Abstract Photodynamic therapy (PDT) represents a promising strategy for tumor treatment. However, the development of PDT‐based antitumor therapies faces challenges stemming from the hypoxic nature of the tumor microenvironment and the limited penetration of photosensitizers. This study presents a novel class of antitumor nanoparticles, designated as ARLN‐FP, engineered to penetrate tumor tissues deeply and inhibit tumor growth through the generation of oxygen‐independent free radicals. With the encapsulation of IR780 and dimethyl 2,2′‐azobis(2‐methylpropionate) (AIBME) in the core of ARLN‐FP, near‐infrared (NIR) laser irradiation of ARLN‐FP with induced heat generation, which subsequentially led to the decomposition of AIBME and the production of free radicals without relying on oxygen.

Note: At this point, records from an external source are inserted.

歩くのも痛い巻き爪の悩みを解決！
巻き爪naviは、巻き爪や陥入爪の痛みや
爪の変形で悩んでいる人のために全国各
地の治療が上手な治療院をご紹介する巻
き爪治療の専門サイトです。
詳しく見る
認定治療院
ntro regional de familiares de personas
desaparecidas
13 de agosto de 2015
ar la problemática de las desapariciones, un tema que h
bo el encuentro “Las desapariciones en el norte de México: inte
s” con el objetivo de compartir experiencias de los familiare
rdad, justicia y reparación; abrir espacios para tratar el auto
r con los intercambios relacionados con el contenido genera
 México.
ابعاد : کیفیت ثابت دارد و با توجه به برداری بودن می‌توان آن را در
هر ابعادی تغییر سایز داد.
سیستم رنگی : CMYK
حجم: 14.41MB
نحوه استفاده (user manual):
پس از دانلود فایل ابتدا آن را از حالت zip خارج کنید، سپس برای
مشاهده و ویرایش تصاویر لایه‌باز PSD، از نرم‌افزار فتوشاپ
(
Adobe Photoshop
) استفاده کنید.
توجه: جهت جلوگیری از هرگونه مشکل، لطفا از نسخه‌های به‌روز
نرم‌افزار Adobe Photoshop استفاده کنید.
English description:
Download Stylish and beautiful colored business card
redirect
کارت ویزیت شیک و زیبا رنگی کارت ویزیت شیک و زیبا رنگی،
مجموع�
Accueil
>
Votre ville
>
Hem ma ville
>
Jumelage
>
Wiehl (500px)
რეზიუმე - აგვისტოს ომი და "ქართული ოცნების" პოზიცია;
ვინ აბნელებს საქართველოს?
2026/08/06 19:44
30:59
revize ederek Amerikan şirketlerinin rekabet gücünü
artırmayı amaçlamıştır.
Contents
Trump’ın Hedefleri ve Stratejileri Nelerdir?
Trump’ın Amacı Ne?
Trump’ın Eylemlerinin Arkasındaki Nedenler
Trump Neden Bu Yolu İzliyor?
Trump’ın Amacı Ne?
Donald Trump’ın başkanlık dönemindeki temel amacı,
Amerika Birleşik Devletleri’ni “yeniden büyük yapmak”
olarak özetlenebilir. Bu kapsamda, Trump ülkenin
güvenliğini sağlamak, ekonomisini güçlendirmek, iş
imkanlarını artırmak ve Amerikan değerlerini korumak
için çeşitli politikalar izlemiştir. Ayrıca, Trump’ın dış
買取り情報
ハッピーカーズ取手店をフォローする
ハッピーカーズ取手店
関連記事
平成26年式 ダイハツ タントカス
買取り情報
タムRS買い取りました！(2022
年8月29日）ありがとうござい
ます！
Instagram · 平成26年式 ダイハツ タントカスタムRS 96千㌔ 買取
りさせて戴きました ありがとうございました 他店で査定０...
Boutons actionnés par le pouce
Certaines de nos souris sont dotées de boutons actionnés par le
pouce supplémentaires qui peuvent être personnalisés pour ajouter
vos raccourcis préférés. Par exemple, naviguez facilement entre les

In vitro studies indicated that ARLN‐FP penetrated more than 100 µm into multicellular tumor spheroids, demonstrating its enhanced tissue permeability. Animal studies confirmed the anti‐tumor effects of ARLN‐FP‐mediated photonic thermodynamic therapy, where the oxygen‐independent radical formation contributed to successful tumor eradication, evidenced by a significant tumor inhibition rate of 90.8% after 22 days. This research presents a feasible method to overcome the limitations of traditional oxygen‐dependent photodynamic therapies, which offers a new approach to developing nanomedicines to overcome resistance in deep and hypoxic tumor regions.